**Directive 1**
Rewrite the passage on VPD starting at "How is VPD calculated?" and ending at "watching humidity alone.", with "humidity" replaced by "moisture".

**Source text**
How is VPD calculated?

VPD is calculated from air temperature and relative humidity. Most modern monitoring platforms including Home Assistant calculate VPD automatically when both temperature and humidity sensors are available.

Why use VPD instead of humidity?

The same humidity reading means different things at different temperatures. VPD integrates both into a single value that reflects what plants actually experience. Watching VPD gives more consistent guidance than watching humidity alone.

VWC — Volumetric Water Content

Plain language: The percentage of a given volume of soil or growing media that is water. A substrate with 20 percent VWC has 20 milliliters of water in every 100 cubic centimeters. This is what most soil moisture sensors measure and how growers track irrigation.

Technical: Volumetric Water Content (VWC) is the ratio of the volume of water to the total volume of a soil or substrate sample, typically expressed as a percentage or decimal. Modern VWC sensors use capacitive or time-domain reflectometry (TDR) principles, measuring the dielectric properties of the soil-water matrix. Sensor accuracy varies by substrate type — most sensors are calibrated for specific soils and may read differently in peat-based potting mixes, coco coir, or mineral soils. Quality probes (Meter Group Teros series, Campbell Scientific CS650) give research-grade VWC plus temperature and EC; consumer capacitive probes give useful trends at lower accuracy. VWC at field capacity varies by soil: sandy soils 5-10%, silt loams 20-30%, clay soils 30-45%.

**Directive 2**
Present the rows below as a Markdown table with the columns Line and Entry, starting at the beginning of the rows and ending at the line containing "color calibration: illuminant". Number each line, skip blank lines, and leave the pictures out of the answer.

**Material to process**
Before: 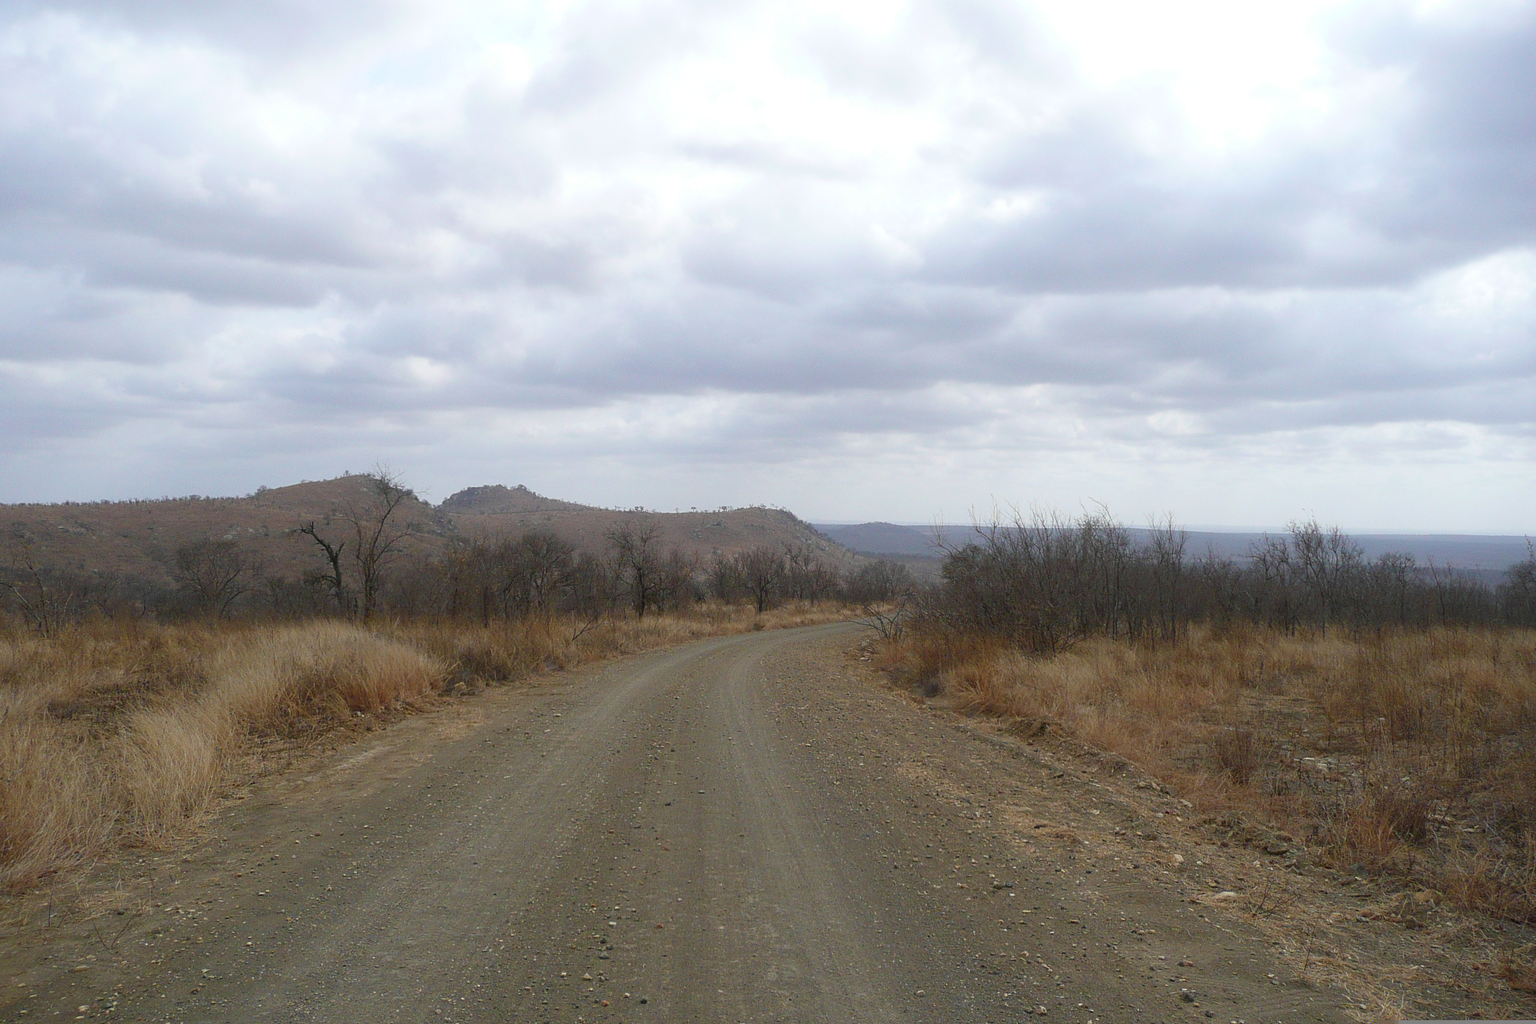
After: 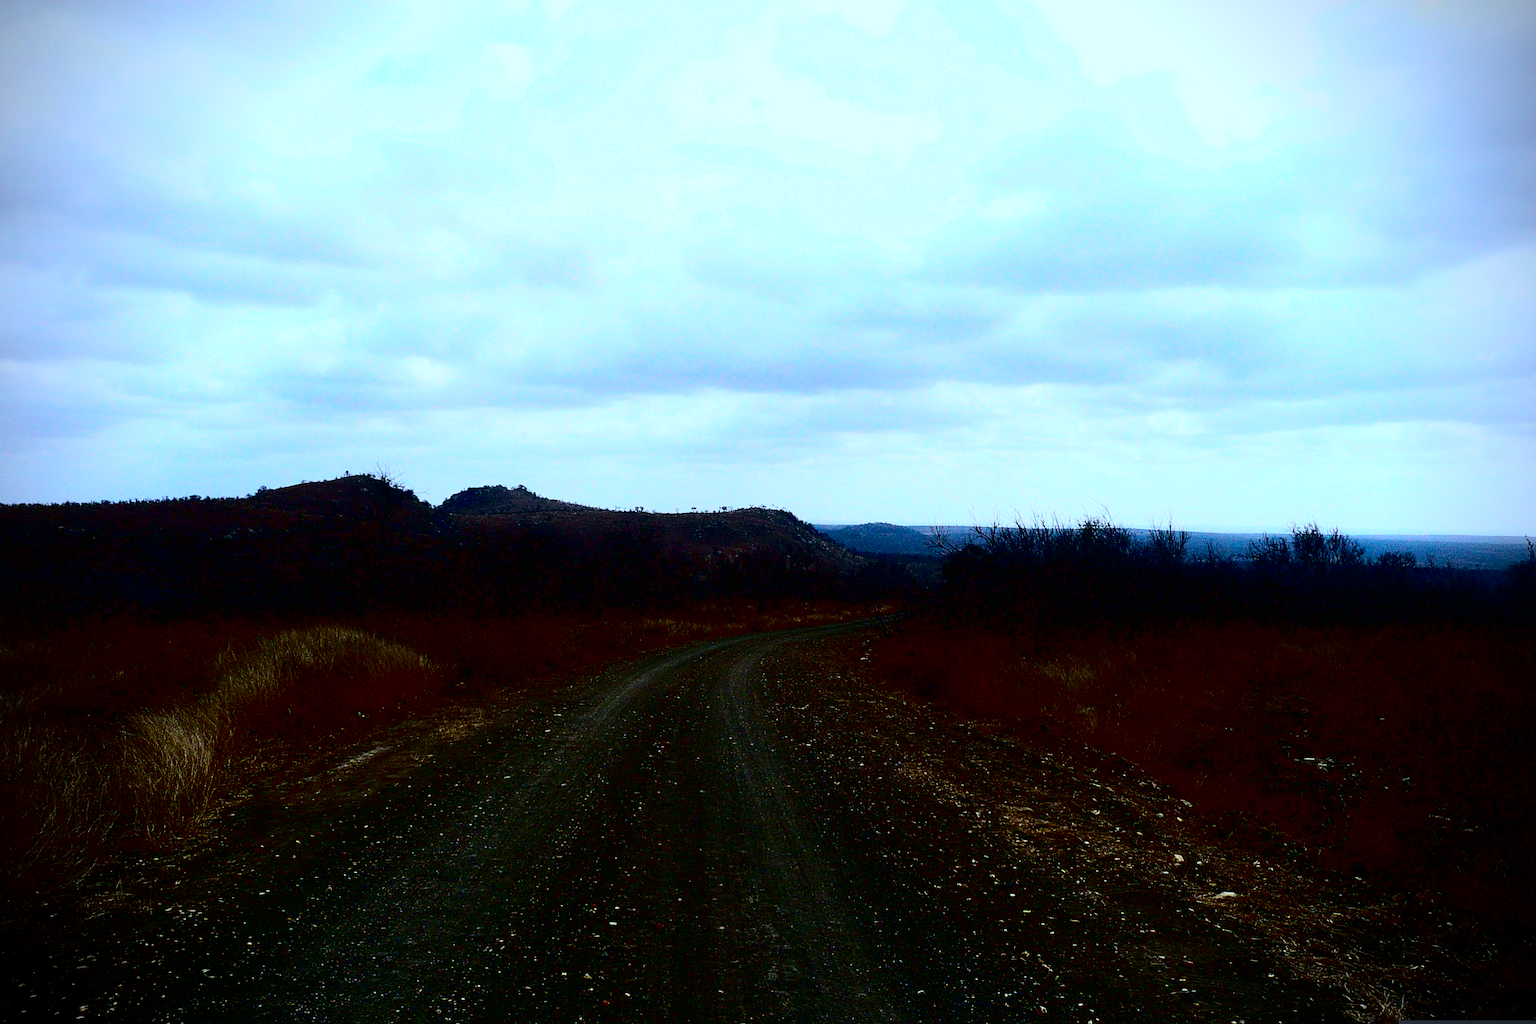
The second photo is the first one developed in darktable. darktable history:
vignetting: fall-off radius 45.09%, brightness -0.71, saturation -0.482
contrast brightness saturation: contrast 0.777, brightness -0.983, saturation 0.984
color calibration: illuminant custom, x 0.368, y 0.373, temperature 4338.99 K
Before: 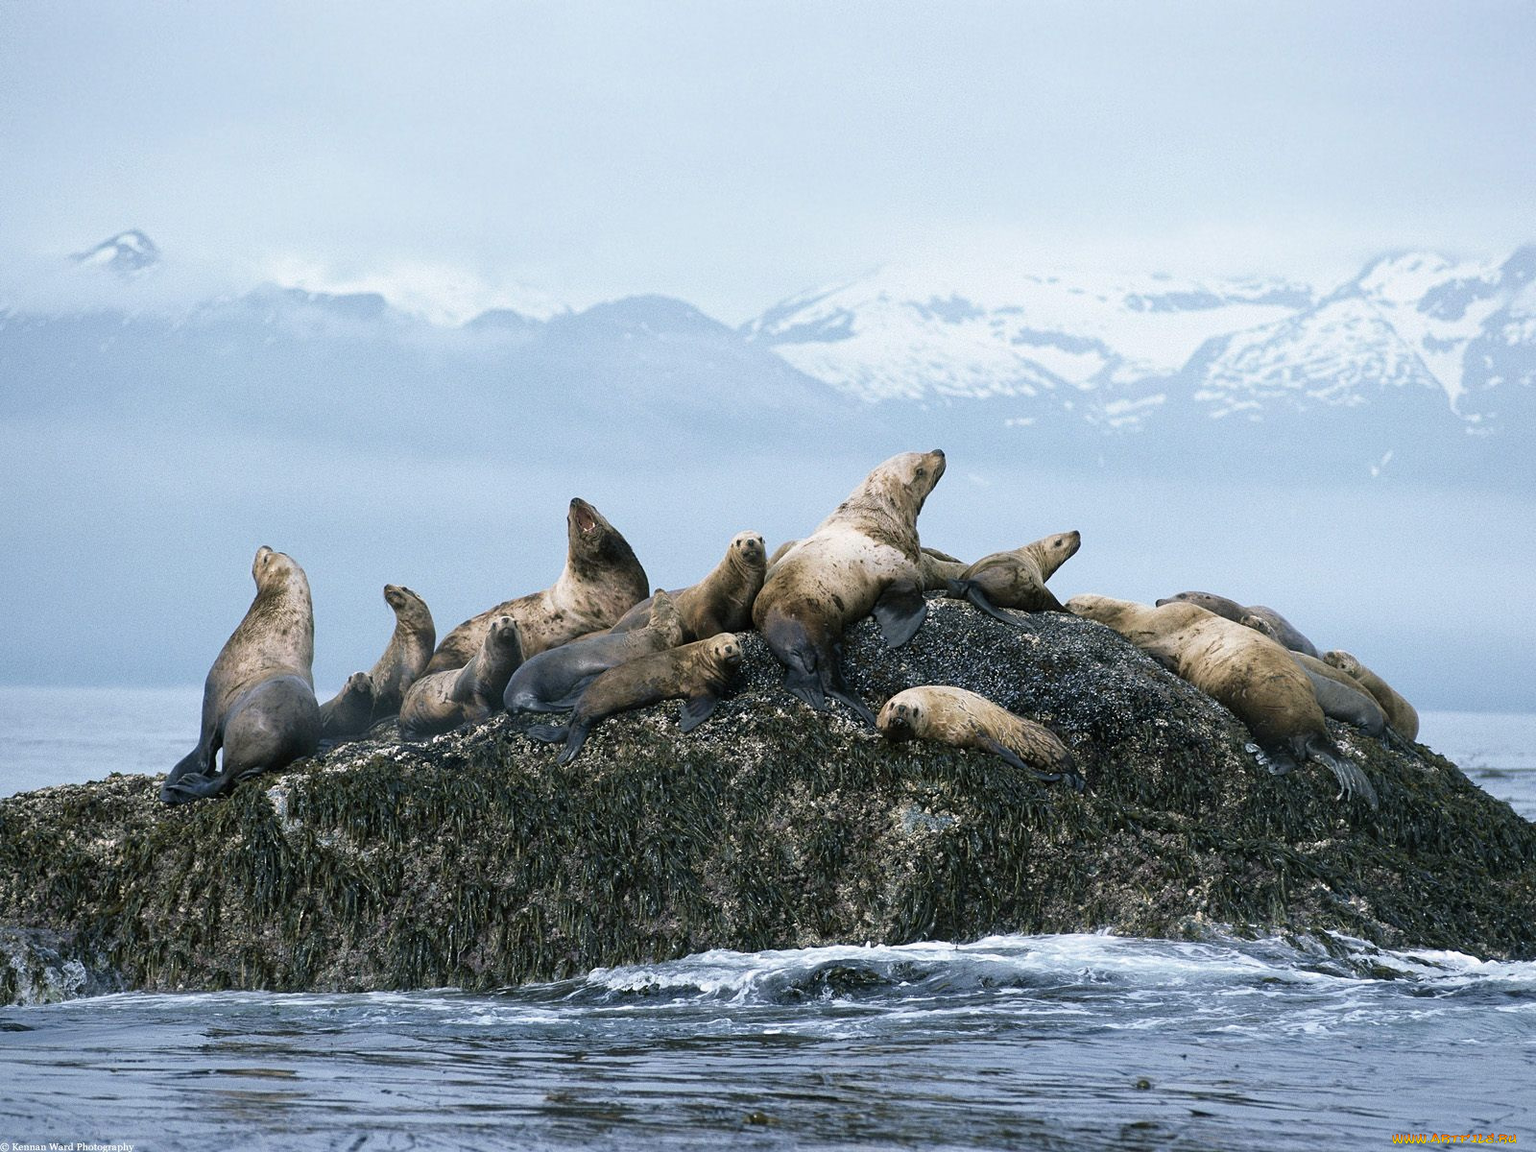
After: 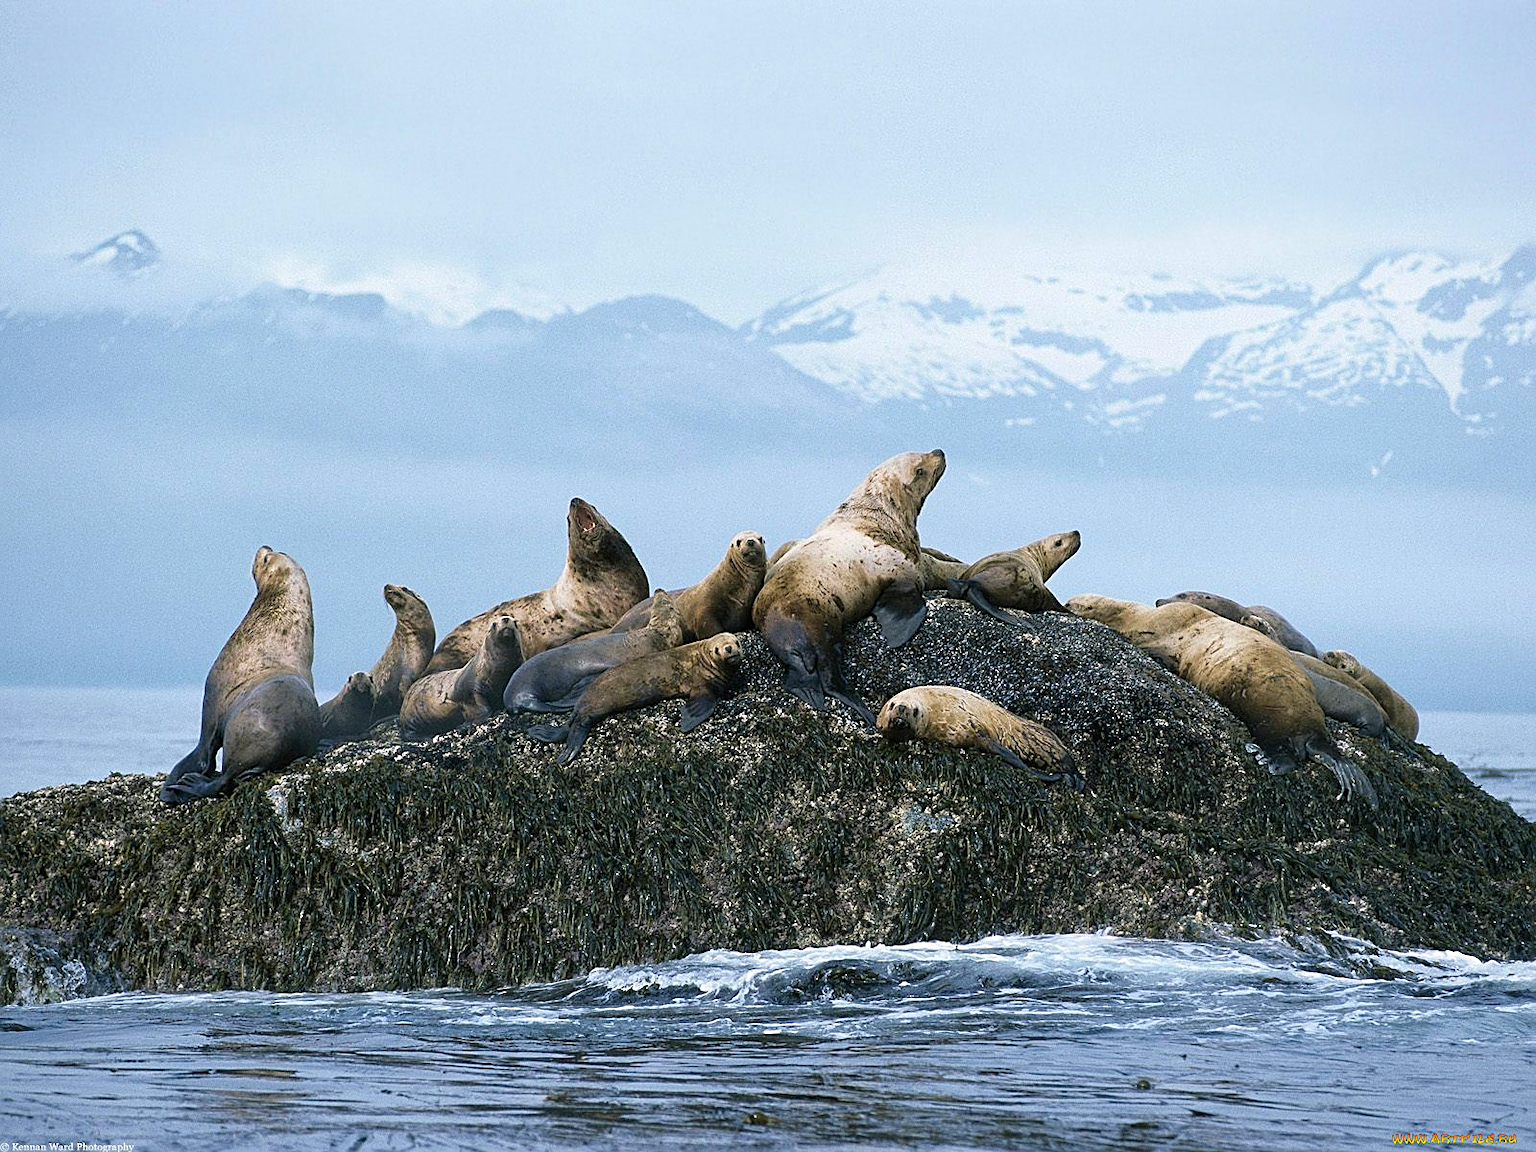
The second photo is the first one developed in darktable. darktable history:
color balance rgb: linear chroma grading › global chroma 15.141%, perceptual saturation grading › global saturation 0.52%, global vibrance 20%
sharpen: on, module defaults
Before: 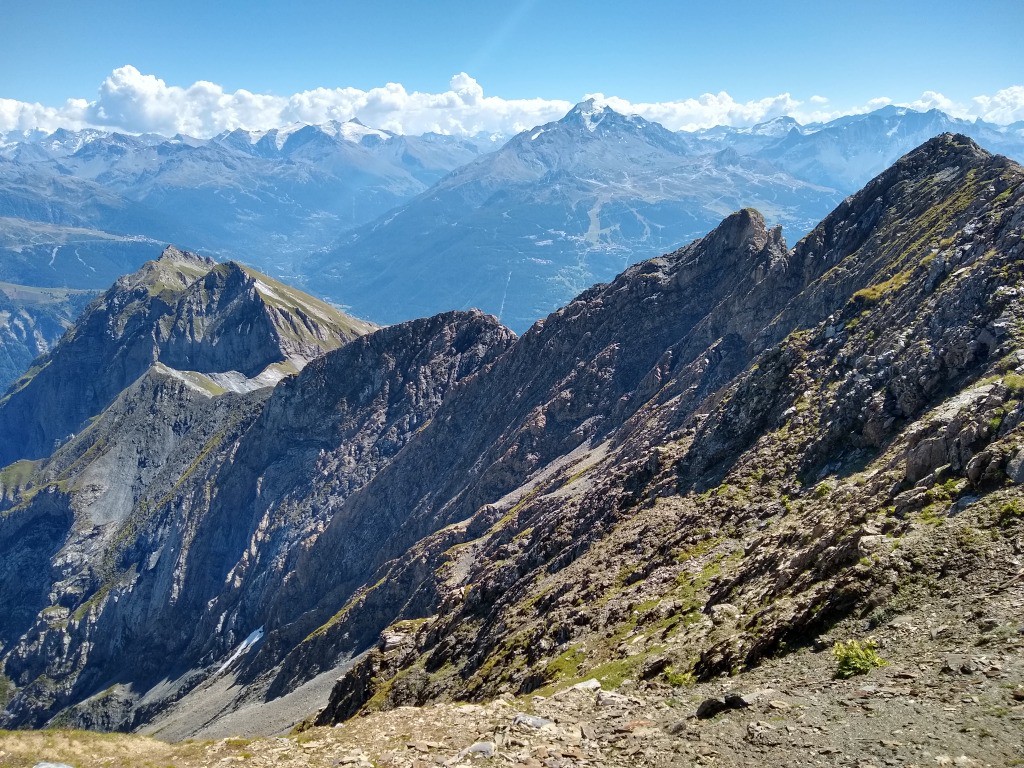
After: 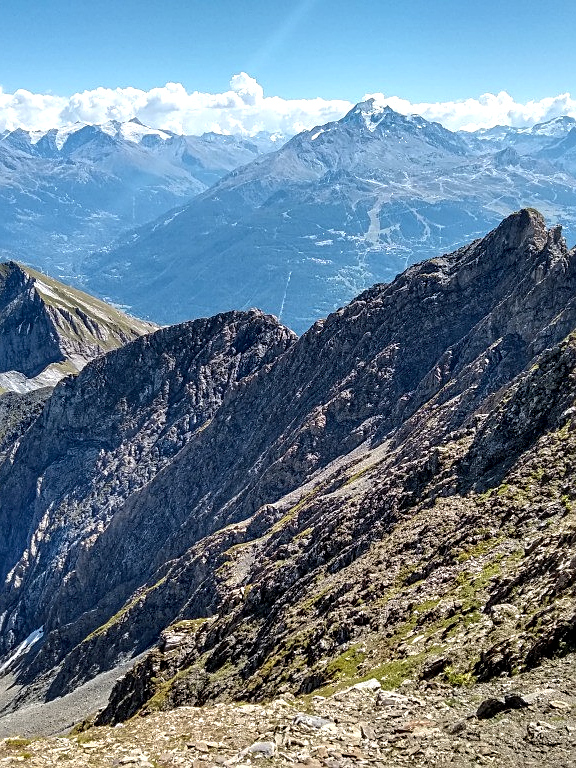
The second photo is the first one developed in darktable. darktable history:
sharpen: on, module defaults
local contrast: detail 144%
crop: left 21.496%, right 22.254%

**Worked solution 1**
How is VPD calculated?

VPD is calculated from air temperature and relative moisture. Most modern monitoring platforms including Home Assistant calculate VPD automatically when both temperature and moisture sensors are available.

Why use VPD instead of moisture?

The same moisture reading means different things at different temperatures. VPD integrates both into a single value that reflects what plants actually experience. Watching VPD gives more consistent guidance than watching moisture alone.

**Worked solution 2**
| Line | Entry |
|---|---|
| 1 | Before:  |
| 2 | After:  |
| 3 | The second photo is the first one developed in darktable. darktable history: |
| 4 | vignetting: fall-off radius 45.09%, brightness -0.71, saturation -0.482 |
| 5 | contrast brightness saturation: contrast 0.777, brightness -0.983, saturation 0.984 |
| 6 | color calibration: illuminant custom, x 0.368, y 0.373, temperature 4338.99 K |